- Problem set
[1] From the passage on data ethics, list the things it says we can create to support community dialogue around ethics challenges.
[2] Output the part of the passage on data ethics starting with "We are seeing" and going on through "and private sectors.".

━━ Source passage

As noted in the AI Now 2017 report, there are powerful incentives for the commercial sector to disregard these initiatives in favor of business as usual. It is not clear how compliance and accountability could be incentivized, monitored, or enforced in both the public and private sectors, although new European Union regulations pertaining to data privacy will affect organizations globally beginning in May 2018. “Top-down” regulations as well as “grassroots” efforts are increasingly raising questions about how we might define fairness, combat bias, and create ethics guidelines in data science and AI.
Yet, widespread adoption of ethical data collection and data analysis practices requires more than business penalties and awareness of these issues on the part of data science practitioners and the general public. Ultimately, data scientists and our broader community of data users must be equipped with the right tools and methodologies, and help each other leverage guidance effectively. Boenig-Liptsin notes, “We need to understand how our values shape our data tools and, reciprocally, how our data tools inform our values.” Successful efforts will require thoughtful and sustainable collaboration to apply insights and refine solutions.
We are seeing an increasing number of data practitioners and leaders stand up and speak about the questionable and often outright illegal collection, sharing, and use of sensitive data. For their voices to drive change, and for our society to truly harness the positive impacts of data innovation, while mitigating unintended consequences, we will need a collective effort. This effort needs to reach beyond academia and policymakers to anyone who can contribute—from both the public and private sectors.
Our community needs to collectively voice expectations for responsible data use, bringing data practitioners together to examine existing research and evidence. By creating environments, curricula, and tools that support community dialogue around ethics challenges, we can hope to translate findings into actionable principles—and to hold each other accountable. In addition to working with regulatory bodies, the shaping of social norms can transform these principles into enforceable standards for the responsible use of data. As Barbara C. Jordan, a former member of the U.S. House of Representatives from Texas, and professor of ethics at the University of Texas at Austin, eloquently stated in 1976:
There is no executive order; there is no law that can require the American people to form a national community. This we must do as individuals, and if we do it as individuals, there is no President of the United States who can veto that decision… We must define the ‘common good’ and begin again to shape a common future.
Fully harnessing the data revolution requires that we not only explore what can be done with data, but also that we understand the broader impacts of how any individual or organization’s contribution affects others. We should be having these conversations early and often, bringing in a diverse range of perspectives. We should be having these conversations not just at academic conferences and in tech and ethics courses, but around dinner tables, everywhere.

━━━━
━━ Data section

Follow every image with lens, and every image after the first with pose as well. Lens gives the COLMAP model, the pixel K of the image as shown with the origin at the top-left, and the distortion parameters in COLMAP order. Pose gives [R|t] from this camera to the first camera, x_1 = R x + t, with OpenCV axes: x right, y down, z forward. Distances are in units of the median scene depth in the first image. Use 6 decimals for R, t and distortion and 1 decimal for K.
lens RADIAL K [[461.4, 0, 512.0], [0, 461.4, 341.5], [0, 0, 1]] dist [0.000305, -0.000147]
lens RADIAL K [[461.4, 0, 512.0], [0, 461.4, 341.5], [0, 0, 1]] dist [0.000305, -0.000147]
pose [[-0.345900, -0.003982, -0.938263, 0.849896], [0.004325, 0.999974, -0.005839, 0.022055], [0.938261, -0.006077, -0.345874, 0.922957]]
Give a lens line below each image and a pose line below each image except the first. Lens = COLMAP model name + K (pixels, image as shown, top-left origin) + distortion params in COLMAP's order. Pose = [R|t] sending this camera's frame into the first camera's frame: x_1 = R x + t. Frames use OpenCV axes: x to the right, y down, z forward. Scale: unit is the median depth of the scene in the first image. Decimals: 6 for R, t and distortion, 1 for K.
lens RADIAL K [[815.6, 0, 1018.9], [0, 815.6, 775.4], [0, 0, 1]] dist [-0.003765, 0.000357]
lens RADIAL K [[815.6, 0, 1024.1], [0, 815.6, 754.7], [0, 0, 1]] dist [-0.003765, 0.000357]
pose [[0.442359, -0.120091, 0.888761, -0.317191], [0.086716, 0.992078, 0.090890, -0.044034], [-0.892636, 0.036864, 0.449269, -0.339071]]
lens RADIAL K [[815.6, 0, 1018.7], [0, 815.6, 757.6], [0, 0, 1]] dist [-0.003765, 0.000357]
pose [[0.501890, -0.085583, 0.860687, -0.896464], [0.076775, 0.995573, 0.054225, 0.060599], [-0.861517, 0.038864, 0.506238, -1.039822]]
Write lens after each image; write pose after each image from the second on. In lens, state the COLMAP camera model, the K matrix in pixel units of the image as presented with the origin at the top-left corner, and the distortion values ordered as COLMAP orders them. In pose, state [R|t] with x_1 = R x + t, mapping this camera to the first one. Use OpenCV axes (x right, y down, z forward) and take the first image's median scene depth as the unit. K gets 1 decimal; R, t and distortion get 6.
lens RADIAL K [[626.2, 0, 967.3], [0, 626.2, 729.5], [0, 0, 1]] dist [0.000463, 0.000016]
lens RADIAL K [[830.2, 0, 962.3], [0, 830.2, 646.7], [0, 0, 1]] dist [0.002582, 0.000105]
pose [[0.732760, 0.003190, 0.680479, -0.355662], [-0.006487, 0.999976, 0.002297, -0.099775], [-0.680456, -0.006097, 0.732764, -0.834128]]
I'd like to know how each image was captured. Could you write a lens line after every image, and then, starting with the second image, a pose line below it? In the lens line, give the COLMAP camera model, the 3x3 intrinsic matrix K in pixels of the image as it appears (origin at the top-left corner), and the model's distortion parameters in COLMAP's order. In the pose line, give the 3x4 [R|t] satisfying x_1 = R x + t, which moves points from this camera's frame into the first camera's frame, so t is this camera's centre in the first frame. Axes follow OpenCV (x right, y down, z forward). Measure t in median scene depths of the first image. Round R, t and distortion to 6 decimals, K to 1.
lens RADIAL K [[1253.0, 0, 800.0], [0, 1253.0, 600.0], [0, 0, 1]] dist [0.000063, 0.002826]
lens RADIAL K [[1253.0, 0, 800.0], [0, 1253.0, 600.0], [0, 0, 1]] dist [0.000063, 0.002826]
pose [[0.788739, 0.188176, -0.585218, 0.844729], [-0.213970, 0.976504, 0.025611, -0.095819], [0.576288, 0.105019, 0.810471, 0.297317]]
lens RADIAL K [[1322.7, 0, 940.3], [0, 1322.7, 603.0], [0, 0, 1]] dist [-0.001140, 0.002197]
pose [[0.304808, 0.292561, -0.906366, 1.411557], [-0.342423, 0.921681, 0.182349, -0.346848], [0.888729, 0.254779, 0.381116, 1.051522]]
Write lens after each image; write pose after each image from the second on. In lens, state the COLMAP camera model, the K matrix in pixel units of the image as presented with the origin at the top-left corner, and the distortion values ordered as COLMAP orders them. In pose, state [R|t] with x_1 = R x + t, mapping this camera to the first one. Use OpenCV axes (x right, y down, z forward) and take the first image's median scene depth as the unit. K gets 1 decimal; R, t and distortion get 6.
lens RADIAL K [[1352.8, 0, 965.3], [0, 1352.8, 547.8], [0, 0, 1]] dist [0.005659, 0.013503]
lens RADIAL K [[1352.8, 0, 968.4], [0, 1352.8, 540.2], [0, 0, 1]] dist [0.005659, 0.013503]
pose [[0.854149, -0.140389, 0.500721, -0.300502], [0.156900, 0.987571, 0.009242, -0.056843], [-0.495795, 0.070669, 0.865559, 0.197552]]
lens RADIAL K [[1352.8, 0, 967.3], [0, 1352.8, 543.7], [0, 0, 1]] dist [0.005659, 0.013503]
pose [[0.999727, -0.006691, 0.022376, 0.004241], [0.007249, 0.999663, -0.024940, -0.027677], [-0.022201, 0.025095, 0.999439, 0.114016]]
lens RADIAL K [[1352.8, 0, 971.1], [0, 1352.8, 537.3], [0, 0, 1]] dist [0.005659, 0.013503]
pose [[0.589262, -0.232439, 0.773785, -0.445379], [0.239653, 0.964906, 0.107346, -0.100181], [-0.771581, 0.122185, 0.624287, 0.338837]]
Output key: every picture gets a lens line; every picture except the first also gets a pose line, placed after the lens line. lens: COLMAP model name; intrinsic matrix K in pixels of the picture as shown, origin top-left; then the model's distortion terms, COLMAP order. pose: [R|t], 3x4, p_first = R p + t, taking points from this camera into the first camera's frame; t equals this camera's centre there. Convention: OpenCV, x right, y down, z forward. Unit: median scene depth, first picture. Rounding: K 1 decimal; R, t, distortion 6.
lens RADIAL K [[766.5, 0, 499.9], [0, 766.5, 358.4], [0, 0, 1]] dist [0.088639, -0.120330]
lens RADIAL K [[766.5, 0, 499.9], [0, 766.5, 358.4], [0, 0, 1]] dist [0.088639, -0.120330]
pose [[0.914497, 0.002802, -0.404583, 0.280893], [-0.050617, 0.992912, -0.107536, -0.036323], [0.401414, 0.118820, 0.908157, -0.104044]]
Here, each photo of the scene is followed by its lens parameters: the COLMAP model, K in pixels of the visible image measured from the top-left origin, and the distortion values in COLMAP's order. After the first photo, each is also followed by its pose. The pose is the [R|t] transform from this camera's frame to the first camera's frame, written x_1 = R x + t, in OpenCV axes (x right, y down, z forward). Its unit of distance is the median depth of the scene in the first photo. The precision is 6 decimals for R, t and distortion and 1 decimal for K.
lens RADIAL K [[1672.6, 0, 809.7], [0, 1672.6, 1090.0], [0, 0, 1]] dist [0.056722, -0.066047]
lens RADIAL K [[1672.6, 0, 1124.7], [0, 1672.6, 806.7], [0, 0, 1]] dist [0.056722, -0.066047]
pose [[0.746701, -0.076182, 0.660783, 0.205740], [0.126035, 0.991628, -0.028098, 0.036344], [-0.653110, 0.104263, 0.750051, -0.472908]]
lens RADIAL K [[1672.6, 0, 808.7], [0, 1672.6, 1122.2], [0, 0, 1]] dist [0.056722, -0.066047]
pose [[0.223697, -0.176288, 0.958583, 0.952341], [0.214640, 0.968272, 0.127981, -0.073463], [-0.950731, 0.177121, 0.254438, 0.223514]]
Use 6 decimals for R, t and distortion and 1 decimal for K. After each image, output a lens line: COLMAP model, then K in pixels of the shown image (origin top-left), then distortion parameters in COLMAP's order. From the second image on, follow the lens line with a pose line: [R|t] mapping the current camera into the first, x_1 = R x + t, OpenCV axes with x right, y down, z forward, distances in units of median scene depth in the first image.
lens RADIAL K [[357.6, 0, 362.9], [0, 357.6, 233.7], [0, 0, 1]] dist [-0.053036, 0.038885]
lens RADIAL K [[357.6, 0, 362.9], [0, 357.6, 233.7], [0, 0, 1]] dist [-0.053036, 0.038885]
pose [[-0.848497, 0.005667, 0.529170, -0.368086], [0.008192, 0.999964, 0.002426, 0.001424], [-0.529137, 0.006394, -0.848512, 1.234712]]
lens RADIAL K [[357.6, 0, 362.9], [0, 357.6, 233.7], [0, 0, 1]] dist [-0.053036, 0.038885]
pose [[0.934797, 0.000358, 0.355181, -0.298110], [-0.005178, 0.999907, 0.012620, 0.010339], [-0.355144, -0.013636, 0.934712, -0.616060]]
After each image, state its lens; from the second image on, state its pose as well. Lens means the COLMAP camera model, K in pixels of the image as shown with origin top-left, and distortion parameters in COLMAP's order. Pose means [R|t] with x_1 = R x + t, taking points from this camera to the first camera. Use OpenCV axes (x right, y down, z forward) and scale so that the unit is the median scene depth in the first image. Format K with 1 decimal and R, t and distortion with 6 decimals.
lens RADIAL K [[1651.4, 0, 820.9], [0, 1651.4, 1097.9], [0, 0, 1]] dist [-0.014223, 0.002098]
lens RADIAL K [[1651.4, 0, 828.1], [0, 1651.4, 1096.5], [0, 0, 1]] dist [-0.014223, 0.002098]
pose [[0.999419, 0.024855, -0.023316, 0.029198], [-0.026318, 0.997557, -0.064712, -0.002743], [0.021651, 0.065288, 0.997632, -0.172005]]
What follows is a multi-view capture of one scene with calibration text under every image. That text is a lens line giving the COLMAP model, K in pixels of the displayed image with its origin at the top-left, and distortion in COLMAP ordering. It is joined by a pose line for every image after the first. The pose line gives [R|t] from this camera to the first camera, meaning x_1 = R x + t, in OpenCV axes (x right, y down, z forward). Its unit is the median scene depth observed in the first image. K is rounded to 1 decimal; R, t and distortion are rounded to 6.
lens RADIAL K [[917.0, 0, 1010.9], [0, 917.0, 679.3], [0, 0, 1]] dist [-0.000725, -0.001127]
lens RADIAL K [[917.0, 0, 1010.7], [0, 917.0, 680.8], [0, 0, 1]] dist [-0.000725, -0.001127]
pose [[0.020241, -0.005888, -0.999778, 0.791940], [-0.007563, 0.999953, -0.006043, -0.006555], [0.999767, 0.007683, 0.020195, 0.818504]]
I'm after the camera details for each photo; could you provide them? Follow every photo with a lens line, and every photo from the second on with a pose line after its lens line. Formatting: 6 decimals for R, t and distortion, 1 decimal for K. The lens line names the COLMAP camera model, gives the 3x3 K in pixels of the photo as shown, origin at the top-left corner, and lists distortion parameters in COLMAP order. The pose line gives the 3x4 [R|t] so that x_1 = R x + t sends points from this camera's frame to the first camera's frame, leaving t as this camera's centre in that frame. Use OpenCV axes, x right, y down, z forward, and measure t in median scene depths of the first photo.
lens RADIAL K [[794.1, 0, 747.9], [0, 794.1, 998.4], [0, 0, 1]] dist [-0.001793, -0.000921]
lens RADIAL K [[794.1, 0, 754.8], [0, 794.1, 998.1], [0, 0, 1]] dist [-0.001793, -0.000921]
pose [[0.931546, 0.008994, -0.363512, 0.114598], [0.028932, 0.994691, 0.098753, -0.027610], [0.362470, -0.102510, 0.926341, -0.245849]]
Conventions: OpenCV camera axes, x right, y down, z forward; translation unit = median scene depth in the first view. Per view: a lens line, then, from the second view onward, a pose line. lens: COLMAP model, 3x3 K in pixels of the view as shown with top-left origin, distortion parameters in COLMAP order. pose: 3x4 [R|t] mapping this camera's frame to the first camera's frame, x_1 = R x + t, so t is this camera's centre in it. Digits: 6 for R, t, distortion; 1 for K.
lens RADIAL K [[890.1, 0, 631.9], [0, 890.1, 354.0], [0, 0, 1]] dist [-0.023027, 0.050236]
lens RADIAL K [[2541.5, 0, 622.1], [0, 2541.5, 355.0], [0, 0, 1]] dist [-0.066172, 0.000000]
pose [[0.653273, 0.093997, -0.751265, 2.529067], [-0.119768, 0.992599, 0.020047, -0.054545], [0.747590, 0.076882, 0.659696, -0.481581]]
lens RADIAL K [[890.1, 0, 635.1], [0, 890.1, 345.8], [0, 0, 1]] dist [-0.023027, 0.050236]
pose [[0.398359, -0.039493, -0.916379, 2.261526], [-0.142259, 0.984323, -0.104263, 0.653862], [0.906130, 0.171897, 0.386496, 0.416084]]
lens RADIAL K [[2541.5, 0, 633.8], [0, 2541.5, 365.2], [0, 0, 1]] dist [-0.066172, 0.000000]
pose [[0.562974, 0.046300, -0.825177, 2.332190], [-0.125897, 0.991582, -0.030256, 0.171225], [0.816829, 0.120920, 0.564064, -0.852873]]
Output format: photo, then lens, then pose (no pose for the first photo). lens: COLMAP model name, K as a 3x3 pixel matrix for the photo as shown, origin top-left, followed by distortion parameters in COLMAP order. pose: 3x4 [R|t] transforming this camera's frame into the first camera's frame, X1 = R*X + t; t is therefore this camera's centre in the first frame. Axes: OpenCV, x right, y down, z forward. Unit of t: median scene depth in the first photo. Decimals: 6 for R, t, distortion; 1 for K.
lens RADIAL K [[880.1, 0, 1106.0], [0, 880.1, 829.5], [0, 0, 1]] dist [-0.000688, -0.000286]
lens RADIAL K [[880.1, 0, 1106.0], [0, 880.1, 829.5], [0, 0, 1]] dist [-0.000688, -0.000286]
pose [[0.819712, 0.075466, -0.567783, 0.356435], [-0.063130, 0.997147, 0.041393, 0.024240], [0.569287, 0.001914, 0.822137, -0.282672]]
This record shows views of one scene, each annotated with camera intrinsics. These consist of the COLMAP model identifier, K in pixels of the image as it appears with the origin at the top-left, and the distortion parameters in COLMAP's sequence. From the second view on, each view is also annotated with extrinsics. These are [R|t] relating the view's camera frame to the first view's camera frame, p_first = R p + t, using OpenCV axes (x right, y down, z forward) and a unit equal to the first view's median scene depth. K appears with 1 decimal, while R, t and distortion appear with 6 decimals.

━━━━

- Answers given
[1] environments, curricula, tools

[2]
We are seeing an increasing number of data practitioners and leaders stand up and speak about the questionable and often outright illegal collection, sharing, and use of sensitive data. For their voices to drive change, and for our society to truly harness the positive impacts of data innovation, while mitigating unintended consequences, we will need a collective effort. This effort needs to reach beyond academia and policymakers to anyone who can contribute—from both the public and private sectors.